Qui negli ultimi tempi si è formato un pulviscolo di associazioni, gruppi e comitati (lo si sarà potuto notare dal parziale elenco scritto sopra) che “lotta” e che pretende diritti. Sempre però esclusivamente dal punto di vista ambientale e sanitario.
Senza mai riuscire a coinvolgere i veri protagonisti, quegli operai che della Raffineria non solo subiscono più di tutti le devastanti conseguenze in termini di malattie ma anche nel vissuto quotidiano: sotto forma di contratti lavorativi in deroga al nazionale, ammortizzatori sociali che durano anni e senza turnazione, metodi di lavoro da caporalato. Un solo esempio per tutti: ogni mattina operai con regolare contratto si presentano ai cancelli e solo lì scoprono se lavoreranno o meno, altrimenti vengono rimandati a casa e costretti a “mettersi in ferie”.

* **Compiti richiesti**:
A) Modifica il brano da "Qui negli ultimi" a "ambientale e sanitario.", mettendo "movimenti" al posto di "comitati".
B) Secondo il brano, che cosa scoprono ogni mattina ai cancelli gli operai con regolare contratto?
Per rispondere basatevi soltanto sul brano.

* **Dati registrati**:

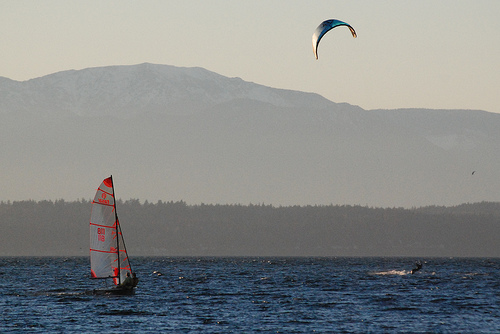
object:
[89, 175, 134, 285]
sail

* **Soluzioni**:
A)
Qui negli ultimi tempi si è formato un pulviscolo di associazioni, gruppi e movimenti (lo si sarà potuto notare dal parziale elenco scritto sopra) che “lotta” e che pretende diritti. Sempre però esclusivamente dal punto di vista ambientale e sanitario.

B) Se lavoreranno o meno.